---------- Record extracts ----------

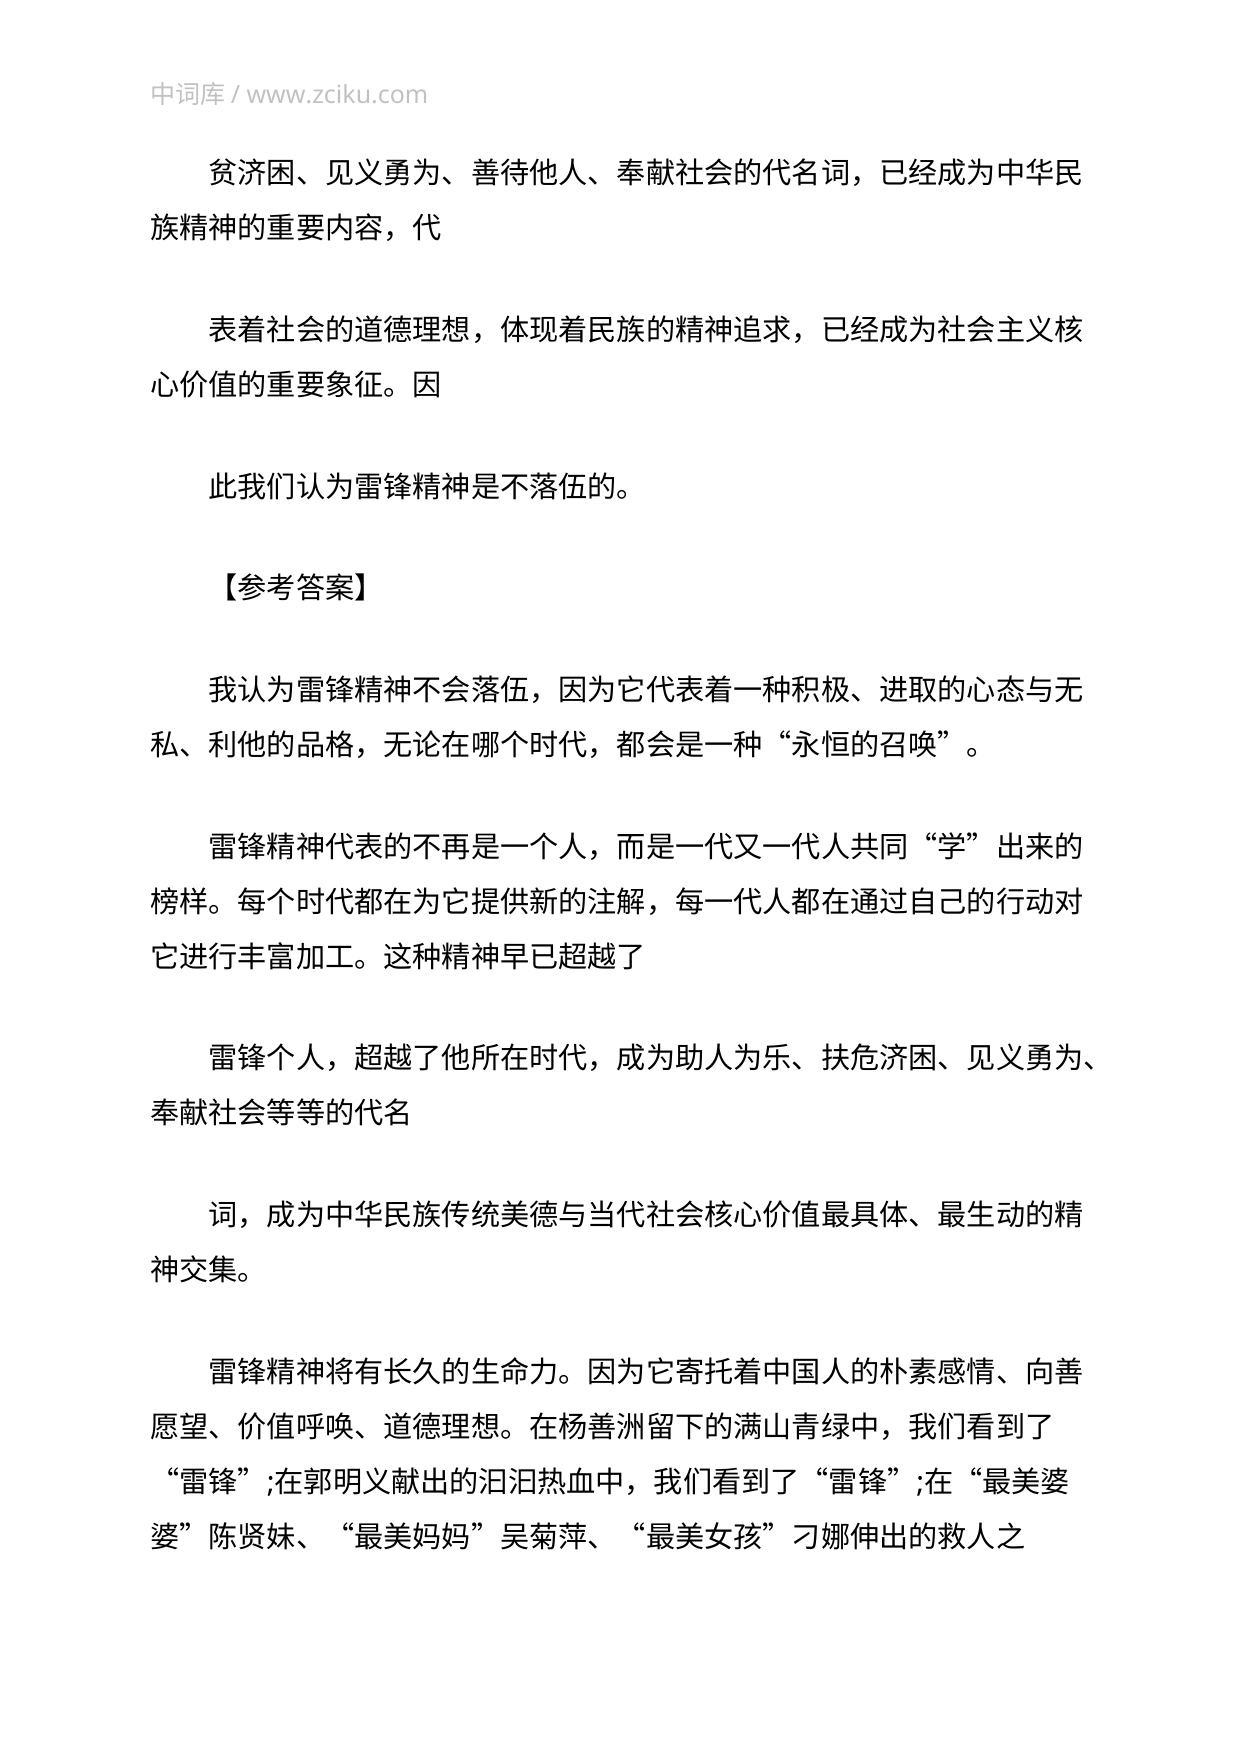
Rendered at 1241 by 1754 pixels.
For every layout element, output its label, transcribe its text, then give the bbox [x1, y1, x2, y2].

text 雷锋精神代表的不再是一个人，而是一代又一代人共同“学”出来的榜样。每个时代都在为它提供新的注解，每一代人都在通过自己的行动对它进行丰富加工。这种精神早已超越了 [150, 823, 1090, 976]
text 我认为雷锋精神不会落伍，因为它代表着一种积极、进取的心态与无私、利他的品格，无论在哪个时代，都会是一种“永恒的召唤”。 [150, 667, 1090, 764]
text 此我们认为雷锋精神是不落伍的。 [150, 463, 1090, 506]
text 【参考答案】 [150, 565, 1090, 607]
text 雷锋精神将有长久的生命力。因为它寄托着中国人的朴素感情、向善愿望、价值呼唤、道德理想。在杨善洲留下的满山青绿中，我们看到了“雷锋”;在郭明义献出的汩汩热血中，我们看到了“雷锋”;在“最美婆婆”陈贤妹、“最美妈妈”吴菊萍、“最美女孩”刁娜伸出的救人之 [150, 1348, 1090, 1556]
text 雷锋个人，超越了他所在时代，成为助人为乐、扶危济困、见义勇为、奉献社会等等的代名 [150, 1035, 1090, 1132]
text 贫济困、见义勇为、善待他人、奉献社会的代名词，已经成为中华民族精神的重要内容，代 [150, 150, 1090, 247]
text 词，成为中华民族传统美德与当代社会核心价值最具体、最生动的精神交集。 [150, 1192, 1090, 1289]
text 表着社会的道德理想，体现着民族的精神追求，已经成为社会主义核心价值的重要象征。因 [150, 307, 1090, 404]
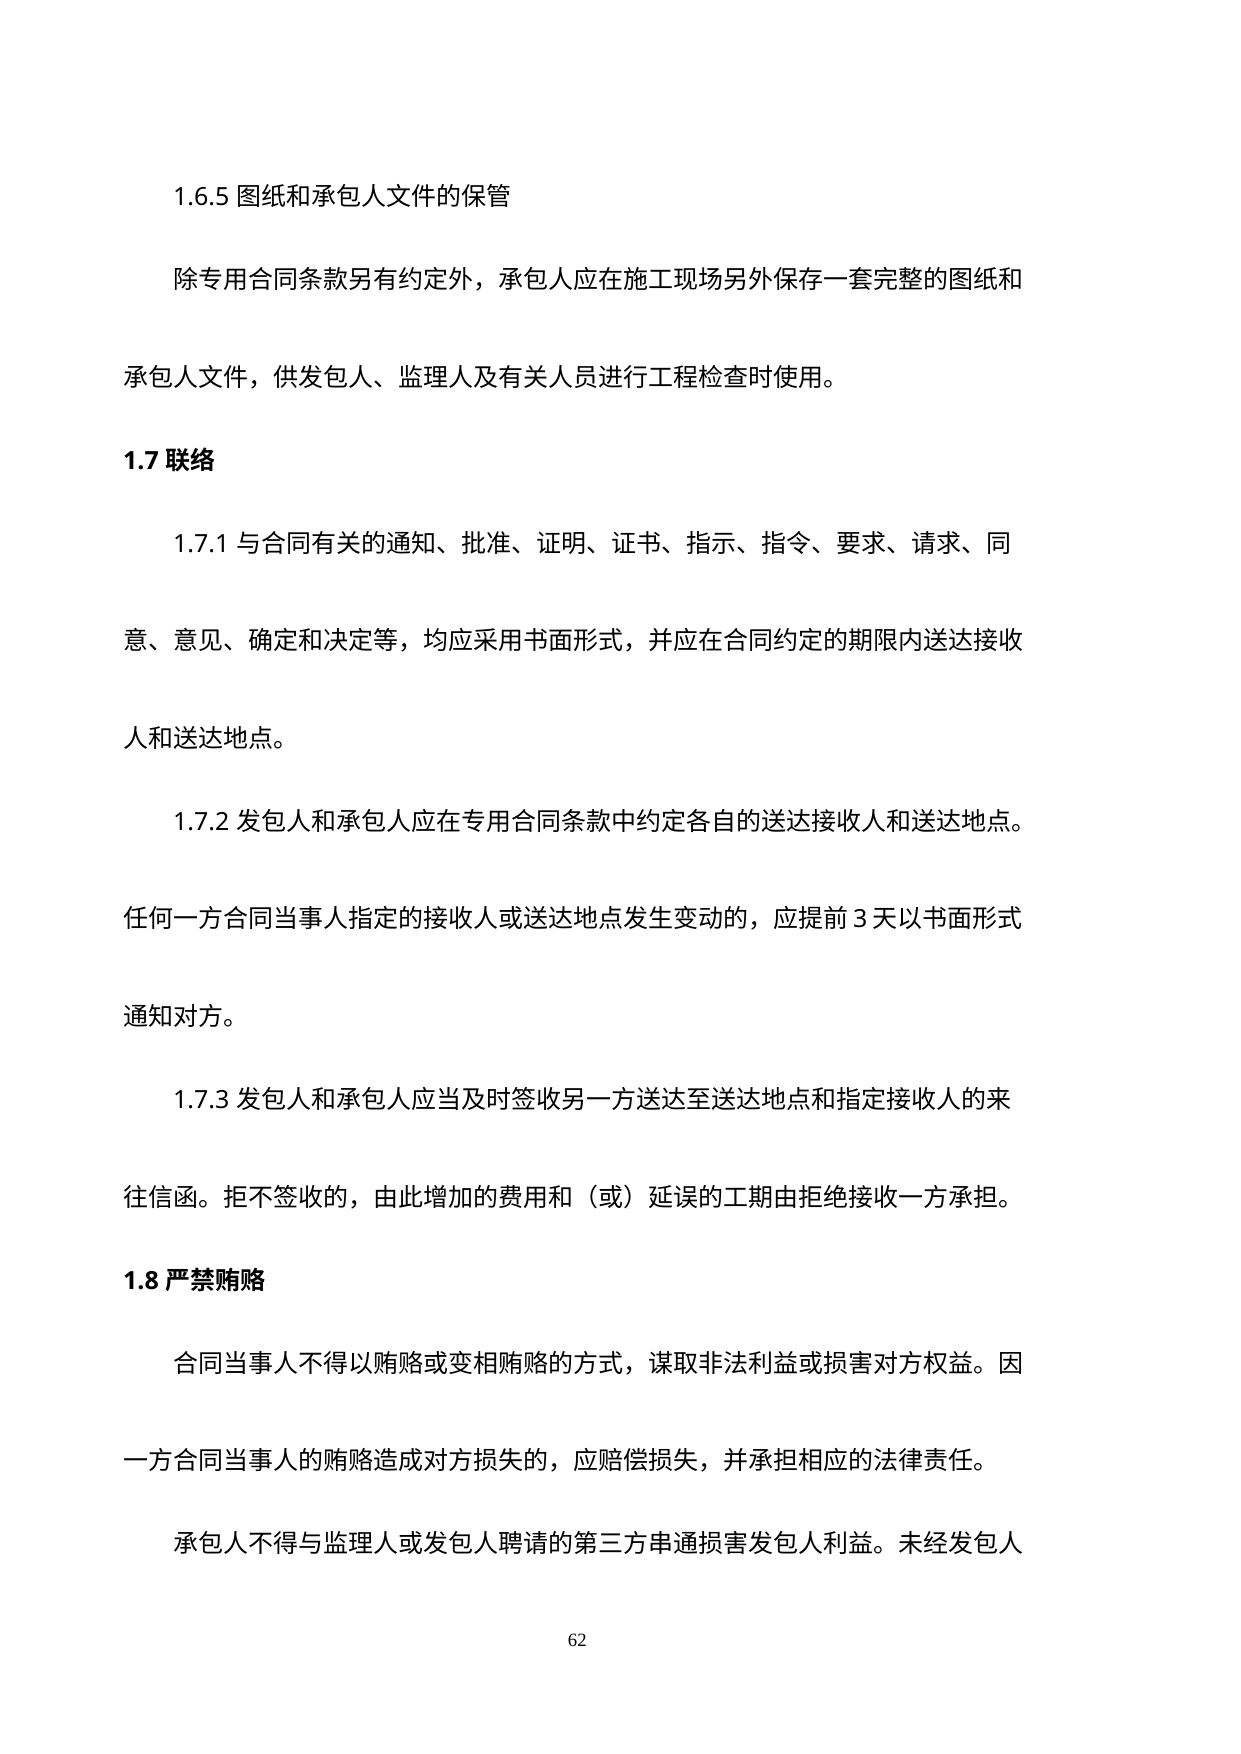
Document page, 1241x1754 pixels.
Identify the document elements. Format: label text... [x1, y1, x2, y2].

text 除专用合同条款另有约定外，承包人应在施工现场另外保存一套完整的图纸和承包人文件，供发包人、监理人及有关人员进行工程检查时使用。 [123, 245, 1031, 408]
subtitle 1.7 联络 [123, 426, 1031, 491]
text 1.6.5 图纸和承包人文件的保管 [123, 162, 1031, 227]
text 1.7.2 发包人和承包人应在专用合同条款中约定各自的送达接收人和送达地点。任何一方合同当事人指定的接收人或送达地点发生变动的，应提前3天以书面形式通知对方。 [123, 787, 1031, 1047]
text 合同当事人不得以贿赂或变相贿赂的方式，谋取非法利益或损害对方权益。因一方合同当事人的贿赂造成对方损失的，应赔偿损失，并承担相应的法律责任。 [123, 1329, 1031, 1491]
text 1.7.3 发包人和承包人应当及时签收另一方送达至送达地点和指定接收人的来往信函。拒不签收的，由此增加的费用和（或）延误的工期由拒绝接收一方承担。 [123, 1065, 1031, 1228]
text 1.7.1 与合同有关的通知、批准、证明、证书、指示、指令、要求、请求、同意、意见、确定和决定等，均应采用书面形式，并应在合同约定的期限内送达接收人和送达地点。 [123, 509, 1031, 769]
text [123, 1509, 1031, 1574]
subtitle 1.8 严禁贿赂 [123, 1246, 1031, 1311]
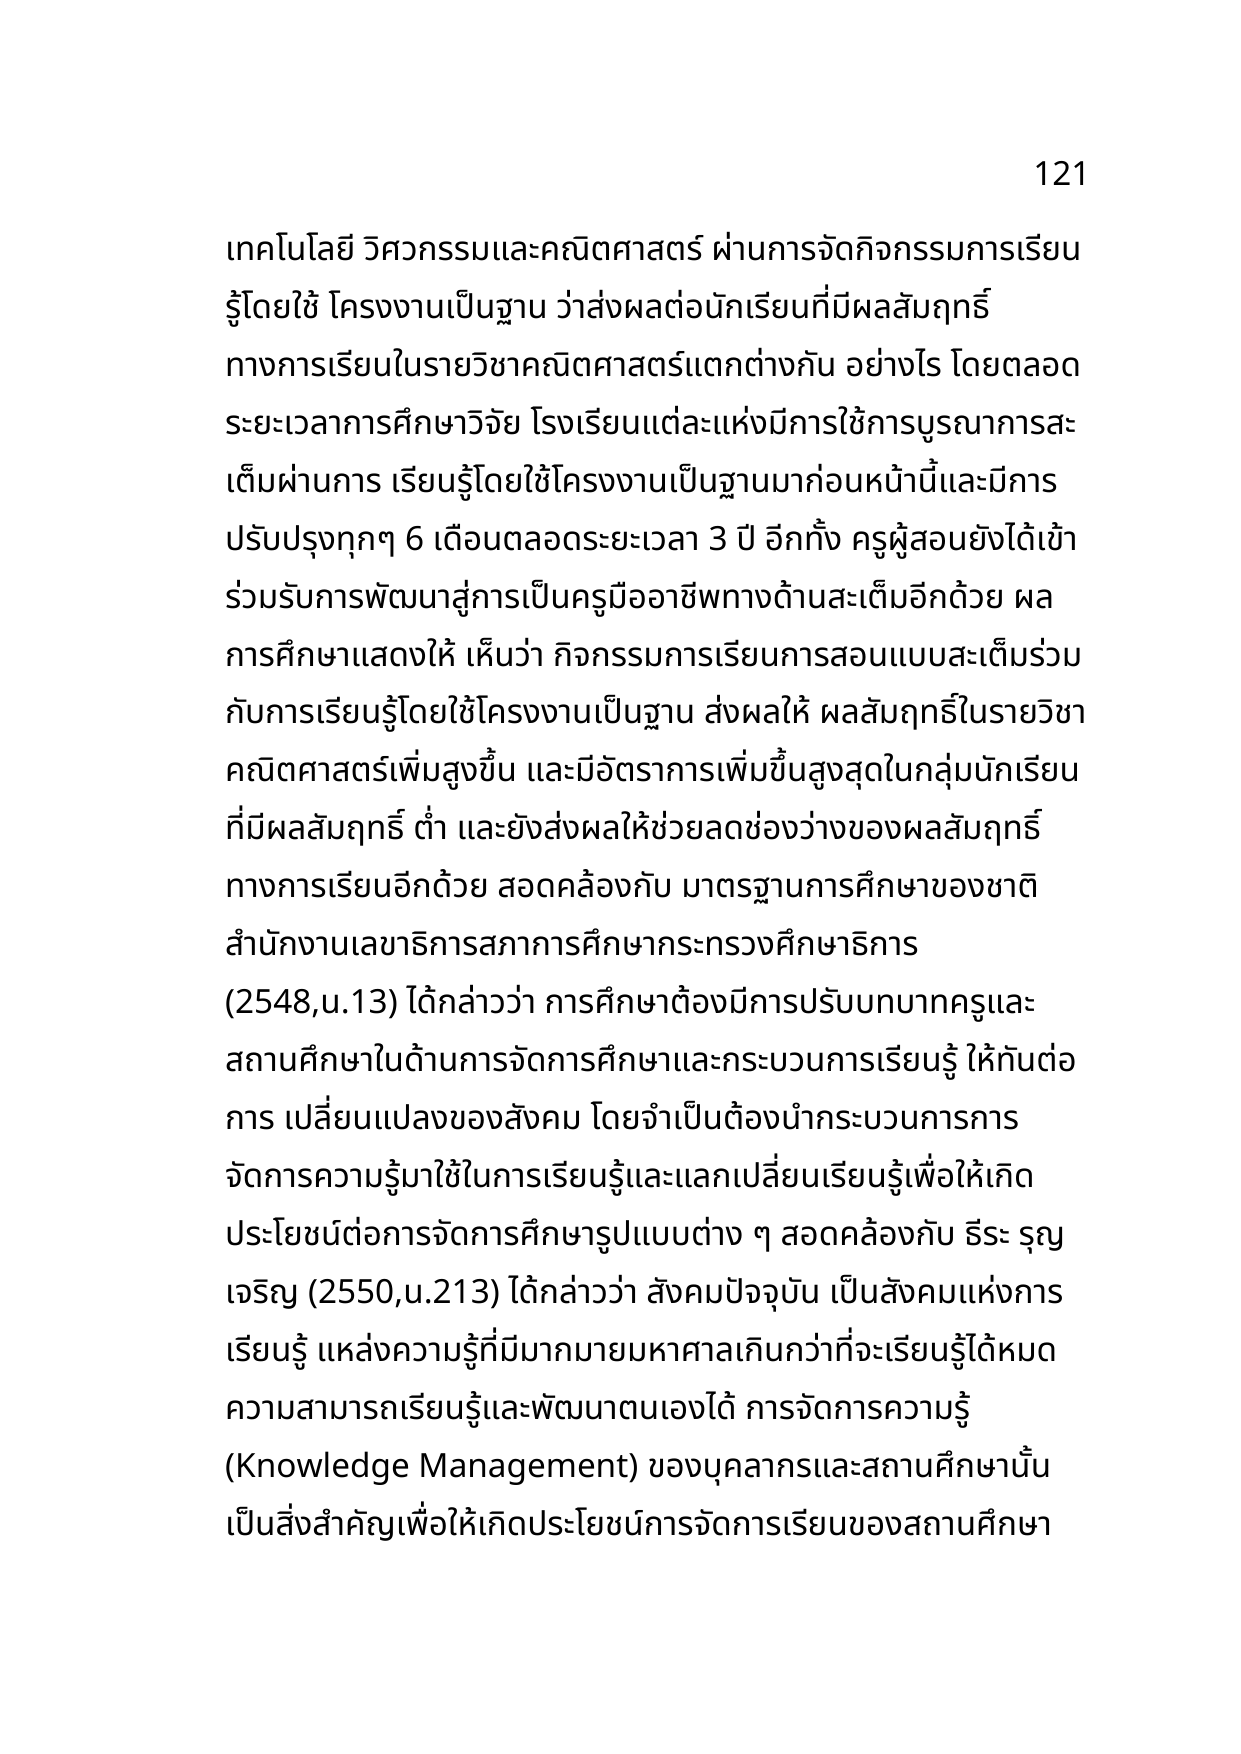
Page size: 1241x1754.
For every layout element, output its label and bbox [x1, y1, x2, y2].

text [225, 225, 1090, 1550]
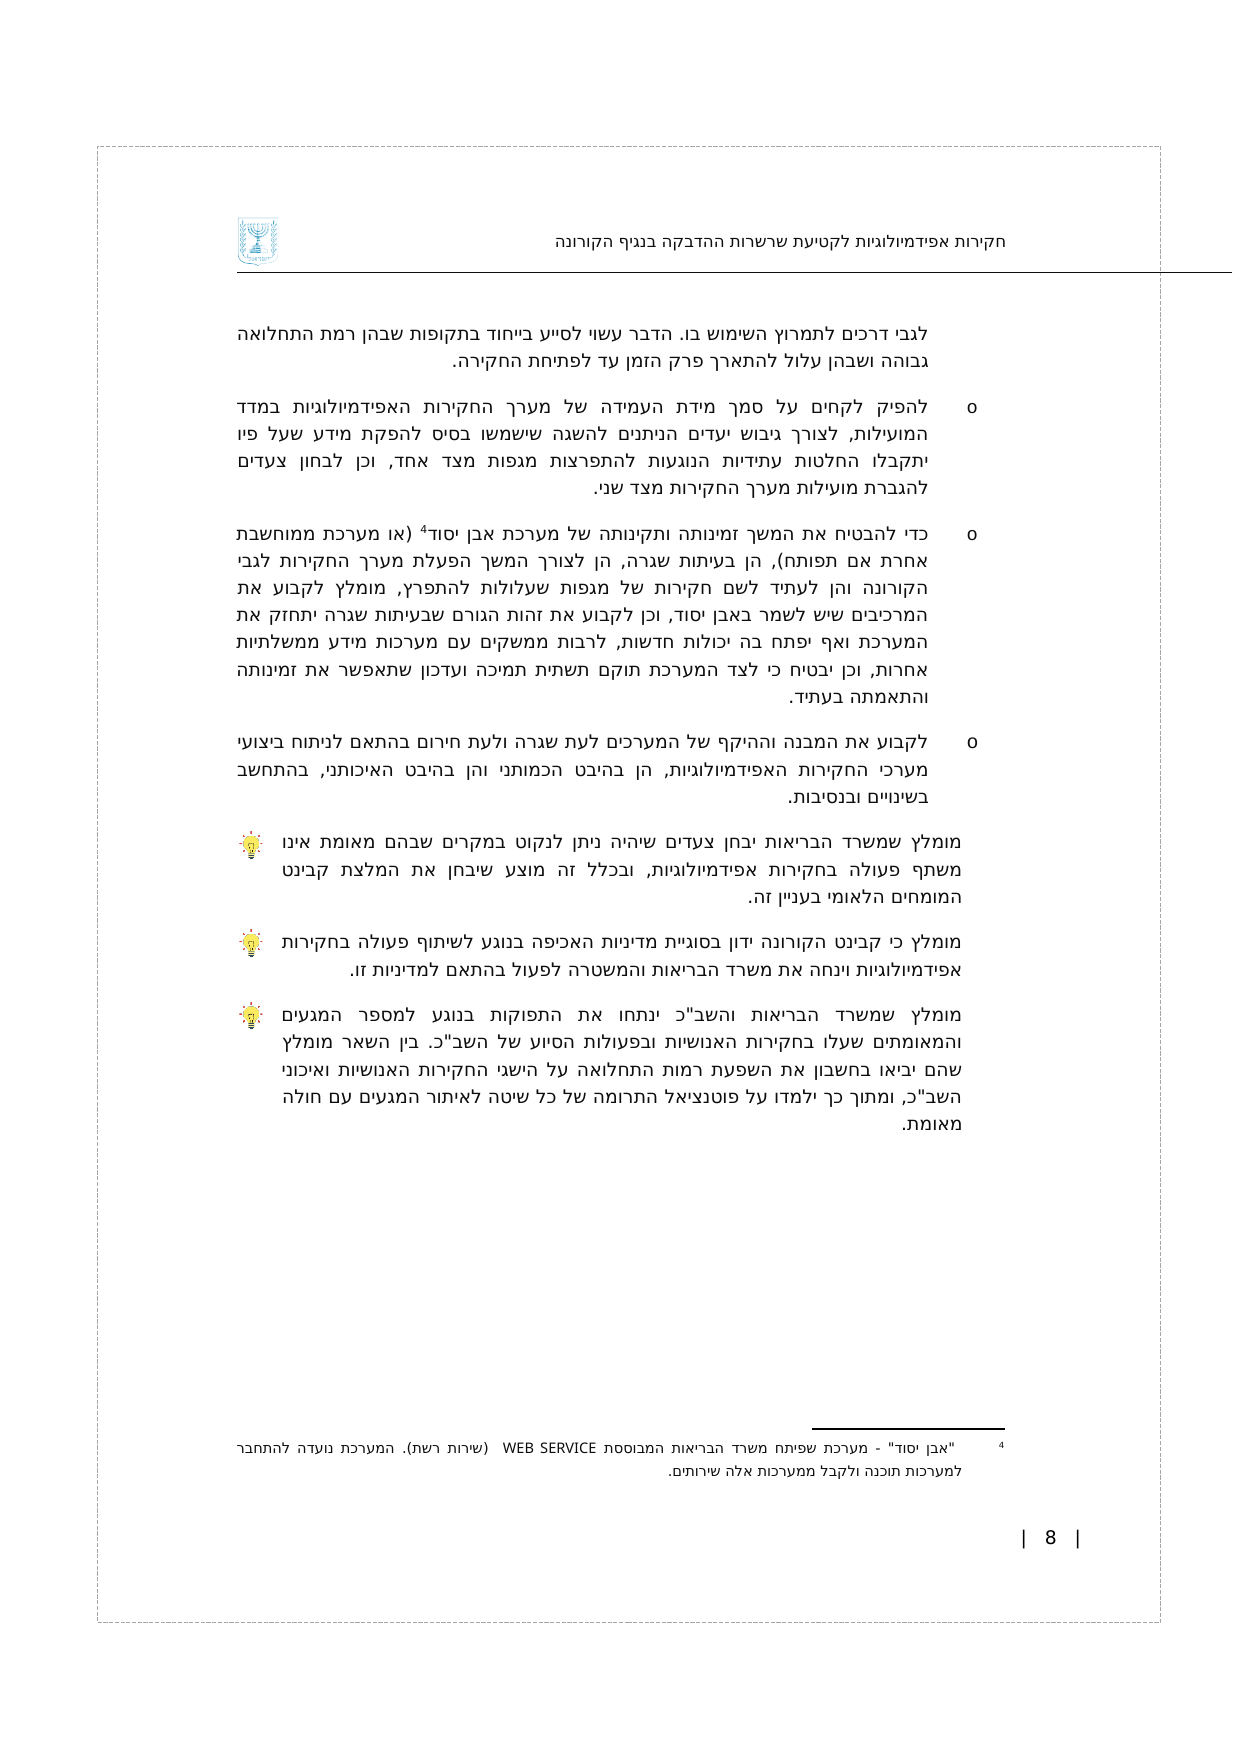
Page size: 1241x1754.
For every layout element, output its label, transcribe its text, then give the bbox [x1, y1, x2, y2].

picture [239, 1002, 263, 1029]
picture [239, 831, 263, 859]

----------

Work through the records above and count the lines that hold the string "pixels". Please give only that figure.

Written answer: 2